#### [WHAT IS NEEDED]
Continue the piece on Philip Guston's 1970 Knoedler opening, starting right after its last sentence.

#### [PASSAGE GIVEN]
Controversy or crisis?

“‘The KKK has haunted me since I was a boy in L.A,’ Philip Guston (1977),” wall inscription above the Guston painting, “City Limits,” on view at the Museum of Fine Arts, part of a Guston retrospective that will move to the National Gallery of Art, Washington DC, the Museum of Fine Arts, Houston, and the Tate Gallery, London.

I recently caught up with my friend who shared with me the following story and comments about Philip Guston.

“The Guston Show (referring to the current Guston retrospective, “Philip Guston Now”) is not “the show.”

No, the real show was in 1970 at Knoedler’s up on 70th Street. Very hoity-toity. Guston invited a group of us from the Studio School (1) to come to his opening. Kinda’ like he wanted us to witness the event. Or provide a scrum. Or both. Guston was like that: questioning, enigmatic, decisive. He came across like a chain-smoking teddy bear. Some said he reminded them of William Bendix. But when Guston opened his mouth during our ‘seminar’ at the Studio School — he would walk through the painting studios and critique our work in our presence (did you do this?) — he was not shy. He approached each canvas with a laser focus. Expression was his business. Authenticity was his deal.

#### [RECORDS]

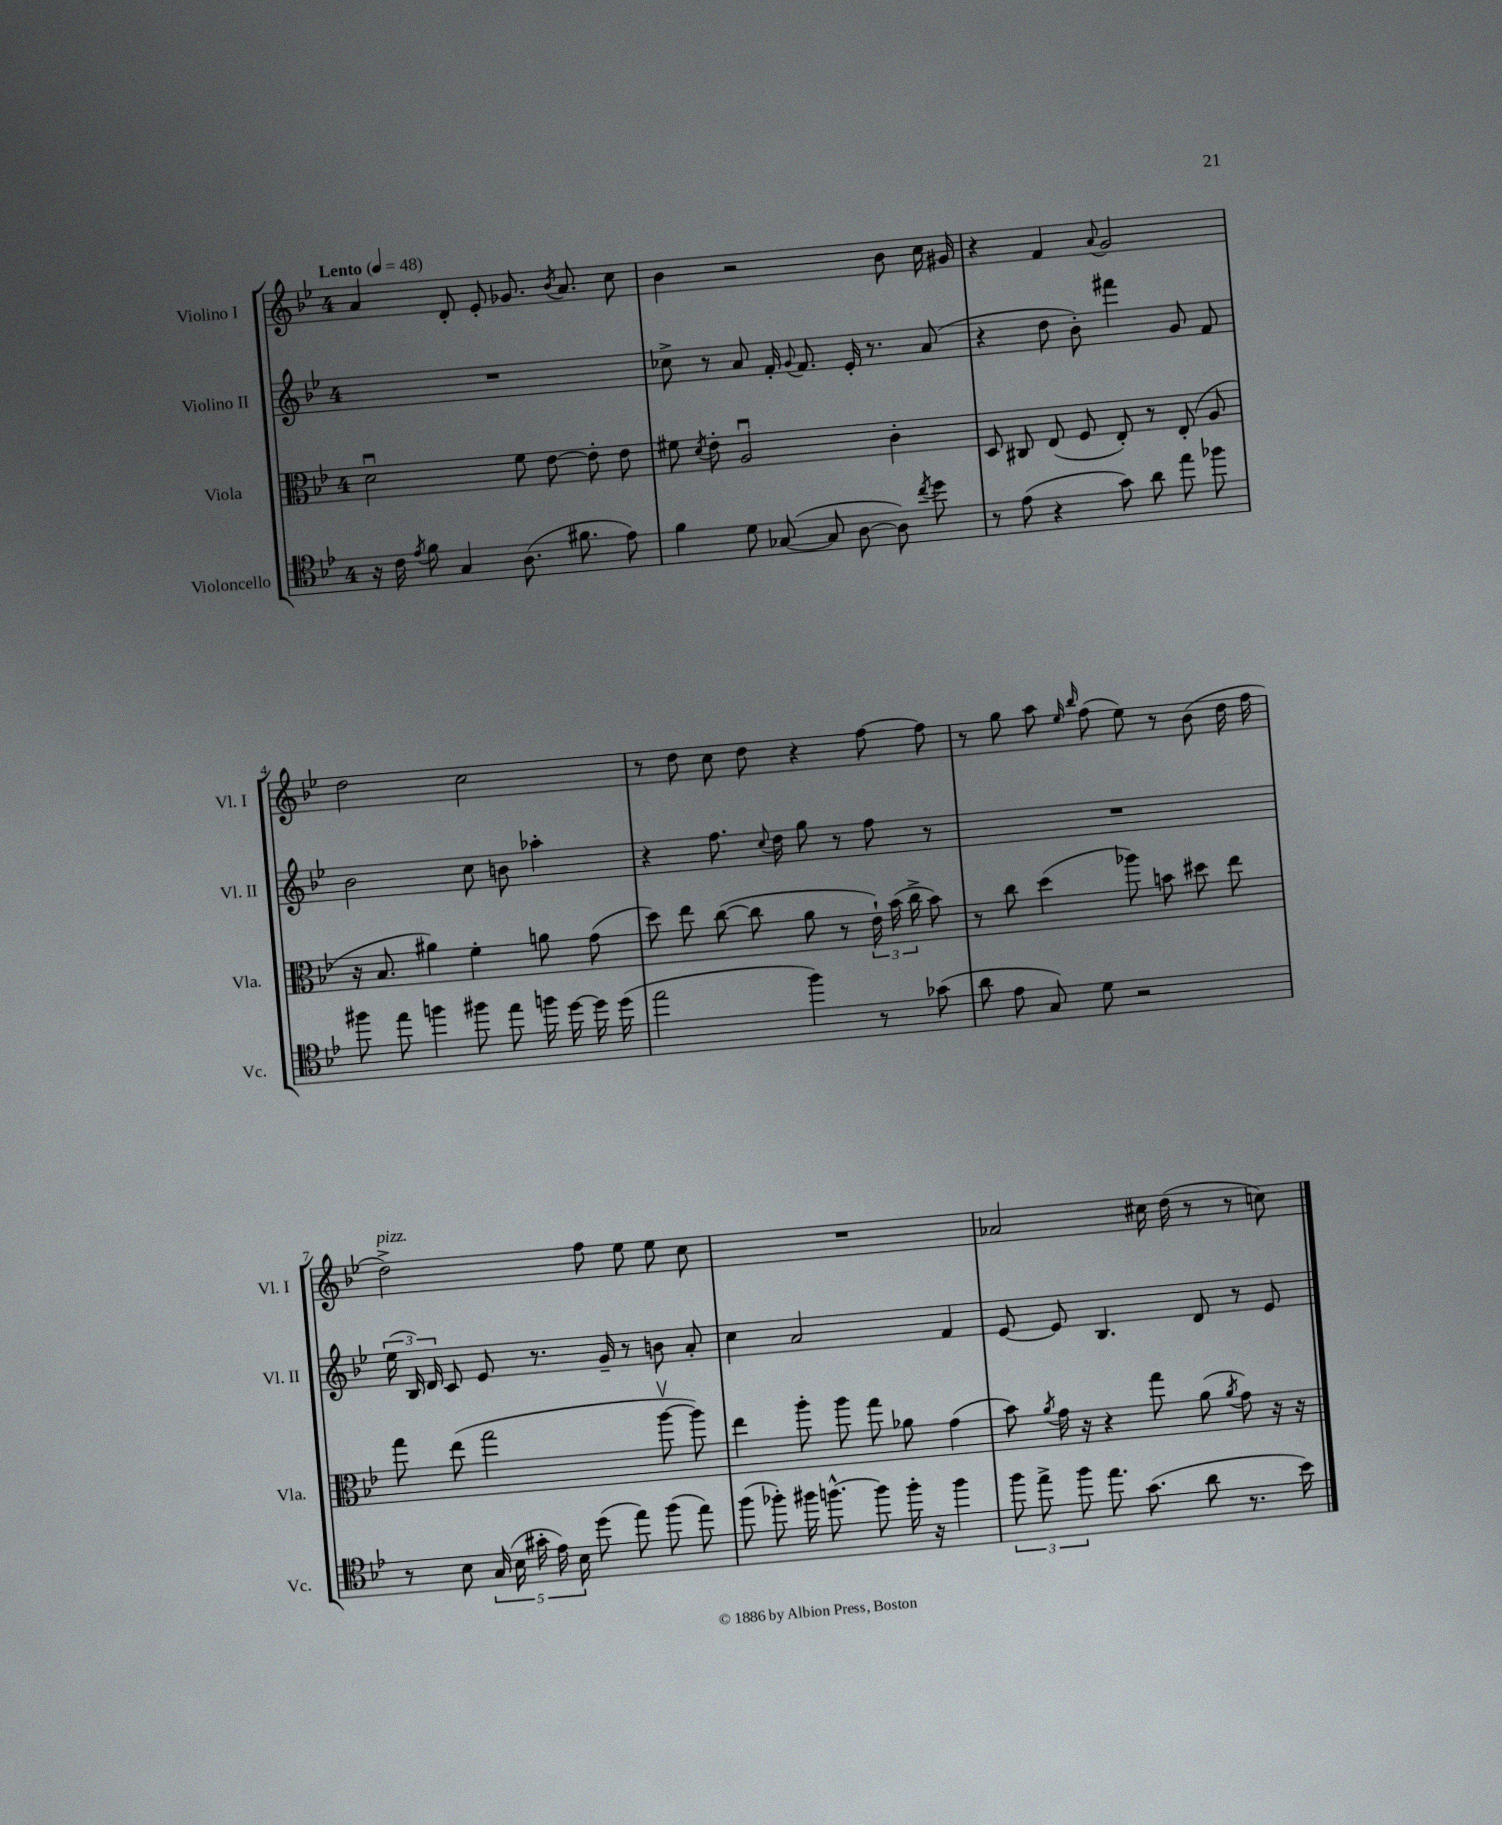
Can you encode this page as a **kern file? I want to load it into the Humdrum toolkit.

**kern	**kern	**kern	**kern
*part4	*part3	*part2	*part1
*staff4	*staff3	*staff2	*staff1
*I"Violoncello	*I"Viola	*I"Violino II	*I"Violino I
*I'Vc.	*I'Vla.	*I'Vl. II	*I'Vl. I
*clefC4	*clefC3	*clefG2	*clefG2
*k[b-e-]	*k[b-e-]	*k[b-e-]	*k[b-e-]
*M4/4	*M4/4	*M4/4	*M4/4
*MM48	*MM48	*MM48	*MM48
=1	=1	=1	=1
!	!	!	!LO:TX:a:B:t=Lento
16r	2du\	1r	4a/
16c\	.	.	.
8qe-/	.	.	.
8f\	.	.	.
4G/	.	.	8d'/
.	.	.	8e-'/
(8.A\	8f\	.	8.g-X/
.	[8e-\	.	.
.	.	.	8qb-/
8.f#X\	.	.	8.a/
.	8e-'\]	.	.
8e-\)	8e-\	.	8cc\
=2	=2	=2	=2
4f\	8f#X\	8cc-X^\	4b-\
.	8qd/	.	.
.	8e-'\	8r	.
8d\	2Au/	8a/	2r
([8G-X/	.	16f'/	.
.	.	8qqg/	.
.	.	8.f/	.
8G-/]	.	.	.
[8A\	.	16e-'/	.
.	.	8.r	.
8A\])	4c'\	.	8b-\
8qcc/	.	.	.
8dd\	.	(8a/	16cc\
.	.	.	16g#X/
=3	=3	=3	=3
8r	8D/	4r	4r
(8e-\	8C#X/	.	.
4r	(8E-/	8dd\	4f/
.	8F/	8b-'\)	.
.	.	.	8qqa/
8g\)	8E-'/)	4fff#X\	2g/
8a\	8r	.	.
8ee-\	(8E-'/	8g/	.
8ff-X\	8A/	8f/	.
!!LO:LB:g=z
=4	=4	=4	=4
8ff#X\	16r	2b-\	2dd\
.	8.B-/	.	.
8ee-\	.	.	.
4ffn\	4a#X\)	.	.
8ff#X\	4f'\	8cc\	2cc\
8ee-\	.	8bn\	.
16ffn\	8an\	4aa-X'\	.
[16dd\	.	.	.
16dd\]	(8g\	.	.
(16dd\	.	.	.
=5	=5	=5	=5
2ee-\	8dd\)	4r	8r
.	8ee-\	.	8dd\
.	([8cc\	8.ff\	8cc\
.	8cc\]	.	8dd\
.	.	8qqcc/	.
.	.	16dd\	.
4ff\)	8a\	8gg\	4r
.	8r	8r	.
8r	24e-`\)	8ff\	[8ff\
.	(24b-\	.	.
.	24cc^\	.	.
(8g-X\	8b-\)	8r	8ff\]
=6	=6	=6	=6
8a\	8r	1r	8r
8e-\	8cc\	.	8gg\
8G/)	(4dd\	.	8aa\
.	.	.	16qqee-/
.	.	.	16qqbb-/
8d\	.	.	(8ff\
2r	8aa-X\)	.	8ee-\)
.	8bn\	.	8r
.	8dd#X\	.	(8b-\
.	8ee-\	.	16dd\
.	.	.	16ff\
!!LO:LB:g=z
=7	=7	=7	=7
!	!	!	!LO:TX:a:i:t=pizz.
8r	8gg\	(24ee-\	2dd^\)
.	.	24B-/)	.
.	.	24d/	.
8B-\	(8ee-\	8c/	.
(20G/	2gg\	8e-/	.
20B-\	.	.	.
20g#X'\	.	.	.
.	.	8.r	.
20e-\)	.	.	.
20B-\	.	.	.
(8dd\	.	.	8ff\
.	.	16g~/	.
8ee-\)	.	8r	8ee-\
(8ff\	[8aav\	8bn\	8ee-\
8ee-\)	8aa\])	8a'/	8cc\
=8	=8	=8	=8
(8ff\	4ee-\	4cc\	1r
8ff-X'\)	.	.	.
16ff#X\	8aa'\	2a/	.
[8.ffn^^\	.	.	.
.	8aa\	.	.
8ff\]	8gg\	.	.
16ff'\	8a-X\	.	.
16r	.	.	.
4ff\	(4g\	4f/	.
=9	=9	=9	=9
12ff\	8b-\)	[8e-/	2a-X/
12ee-^\	.	.	.
.	8qa/	.	.
.	16g\	8e-/]	.
12ff\	.	.	.
.	16r	.	.
8.ee-\	4r	4.B-/	.
(8.g\	.	.	.
.	8gg\	.	16cc#X\
.	.	.	(16dd\
8a\	(8a\	8d/	8r
.	8qa/	.	.
8.r	8g\)	8r	8r
.	16r	8e-/	8ccn\)
16b-\)	16r	.	.
==	==	==	==
*-	*-	*-	*-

#### [RESULT OF THE EXERCISE]
So what happened at Knoedler’s?

Well, I am in the gallery with my friends from the Studio School . I wander off and I am standing in front of this painting, I dunno’ …looked like a ‘landscape’ to me. It’s of a car with two guys driving across what looks like a desert… there are cacti…there are billboards and cigars and guns… I am mesmerized by the painting. It carries me away to another place. I feel solitary but not alone.

Well, outa’ the blue, this sixtyish’ guy comes up to me and asks me,

“What do you think of it?”

“I think it is a great painting, an epic painting.”

“You do? (Pause) It’s a piece of shit. You know, I feel sorry for you, I really do. To be taken in by all this… (he gestures with his hands)…shit. If you think that’s a great painting, you need to have your head examined. What’s wrong with you? What the hell does he (Guston) think he’s doing? It’s General Motors, the annual model change. The new Gustons? These are the new models, we are supposed to buy? It’s all bull shit.”

And the guy walks away, just like that. Then a friend rushes up to me and says, do you know who you were talking to? That was RM.

I relayed the encounter to Guston the following day. He was still in town. Guston didn’t flinch. I remember him saying something like, ‘you can’t call me your aunt, if I am your uncle.’ He was referring to calling his work names instead of examining the work for what it reminds you of, what it makes you feel. If it makes you feel pissed off, that’s okay. Live with it. Just hands off the painting. It’s you, not the painting that’s completing the feeling.

What are you goin’ to do? he would say.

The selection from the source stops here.